Retype every line of text from all the items below without any changes, and leave the pictures out of your answer.
-- Records for processing follows --
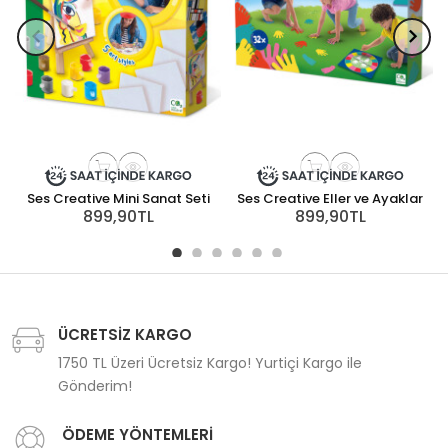
Ses Creative Mini Sanat Seti
Ses Creative Eller ve Ayaklar
S
899,90TL
899,90TL
ÜCRETSİZ KARGO
1750 TL Üzeri Ücretsiz Kargo! Yurtiçi Kargo ile
Gönderim!
ÖDEME YÖNTEMLERİ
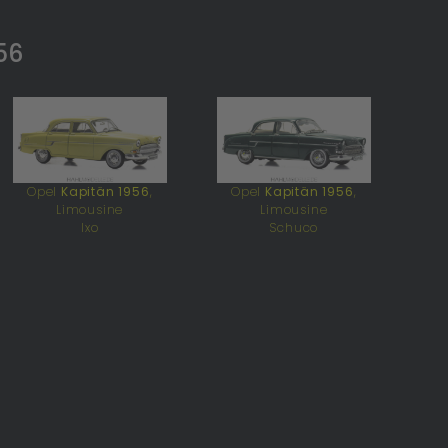
56
Opel
Kapitän 1956
,
Opel
Kapitän 1956
,
Limousine
Limousine
Ixo
Schuco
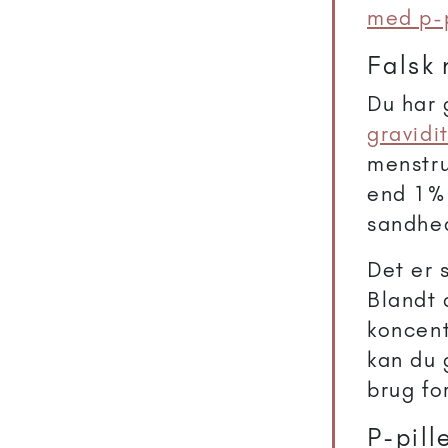
med p-p
Falsk 
Du har 
gravidi
menstru
end 1%.
sandhe
Det er 
Blandt 
koncent
kan du 
brug fo
P-pil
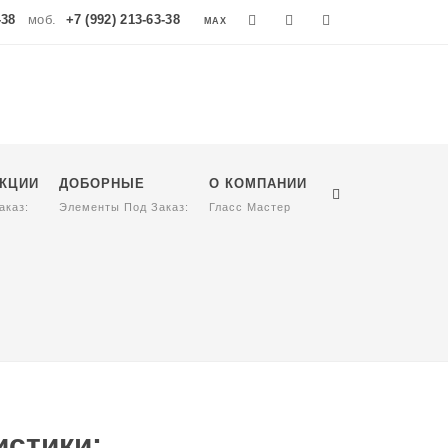
-38
моб.
+7 (992) 213-63-38
MAX
MAX
УКЦИИ
ДОБОРНЫЕ
О КОМПАНИИ
аказ:
Элементы Под Заказ:
Гласс Мастер
стики:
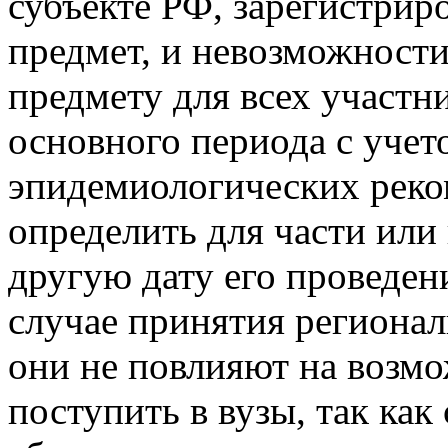
субъекте РФ, зарегистри
предмет, и невозможности
предмету для всех участн
основного периода с учет
эпидемиологических реко
определить для части или
другую дату его проведен
случае принятия региона
они не повлияют на возм
поступить в вузы, так как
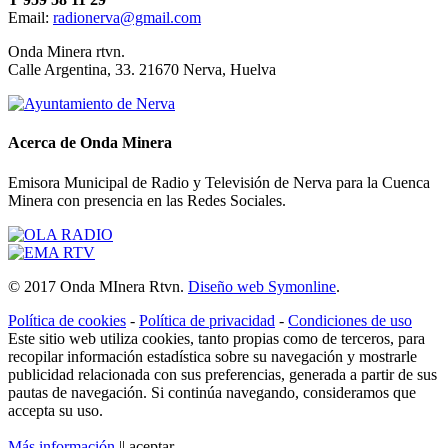
Email:
radionerva@gmail.com
10 de Enero de 2026
Onda Minera rtvn.
Calle Argentina, 33. 21670 Nerva, Huelva
Acerca de Onda Minera
Emisora Municipal de Radio y Televisión de Nerva para la Cuenca
Minera con presencia en las Redes Sociales.
Ensayo solidario
© 2017 Onda MInera Rtvn.
Diseño web Symonline
.
21 de Diciembre de 2025
Política de cookies
-
Política de privacidad
-
Condiciones de uso
Este sitio web utiliza cookies, tanto propias como de terceros, para
recopilar información estadística sobre su navegación y mostrarle
publicidad relacionada con sus preferencias, generada a partir de sus
pautas de navegación. Si continúa navegando, consideramos que
accepta su uso.
Más información
||
aceptar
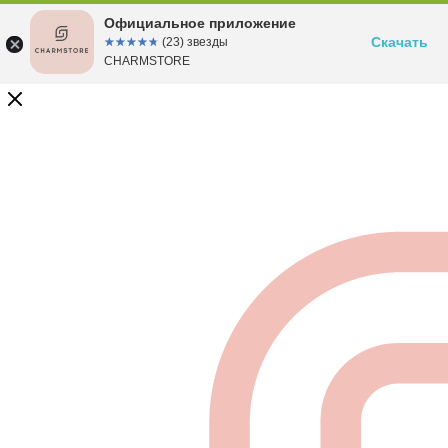
Официальное приложение
Скачать
☆☆☆☆☆
★★★★★
(23) звезды
CHARMSTORE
-- Records for processing concluded --
■ Task solution
Ses Creative Mini Sanat Seti
Ses Creative Eller ve Ayaklar
S
899,90TL
899,90TL
ÜCRETSİZ KARGO
1750 TL Üzeri Ücretsiz Kargo! Yurtiçi Kargo ile
Gönderim!
ÖDEME YÖNTEMLERİ
56
Opel
Kapitän 1956
,
Opel
Kapitän 1956
,
Limousine
Limousine
Ixo
Schuco
med p-p
Falsk 
Du har 
gravidi
menstru
end 1%.
sandhe
Det er 
Blandt 
koncent
kan du 
brug fo
P-pil
-38
моб.
+7 (992) 213-63-38
MAX
MAX
УКЦИИ
ДОБОРНЫЕ
О КОМПАНИИ
аказ:
Элементы Под Заказ:
Гласс Мастер
стики:
субъекте РФ, зарегистри
предмет, и невозможности
предмету для всех участн
основного периода с учет
эпидемиологических реко
определить для части или
другую дату его проведен
случае принятия региона
они не повлияют на возм
поступить в вузы, так как
Email:
radionerva@gmail.com
10 de Enero de 2026
Onda Minera rtvn.
Calle Argentina, 33. 21670 Nerva, Huelva
Acerca de Onda Minera
Emisora Municipal de Radio y Televisión de Nerva para la Cuenca
Minera con presencia en las Redes Sociales.
Ensayo solidario
© 2017 Onda MInera Rtvn.
Diseño web Symonline
.
21 de Diciembre de 2025
Política de cookies
-
Política de privacidad
-
Condiciones de uso
Este sitio web utiliza cookies, tanto propias como de terceros, para
recopilar información estadística sobre su navegación y mostrarle
publicidad relacionada con sus preferencias, generada a partir de sus
pautas de navegación. Si continúa navegando, consideramos que
accepta su uso.
Más información
||
aceptar
Официальное приложение
Скачать
☆☆☆☆☆
★★★★★
(23) звезды
CHARMSTORE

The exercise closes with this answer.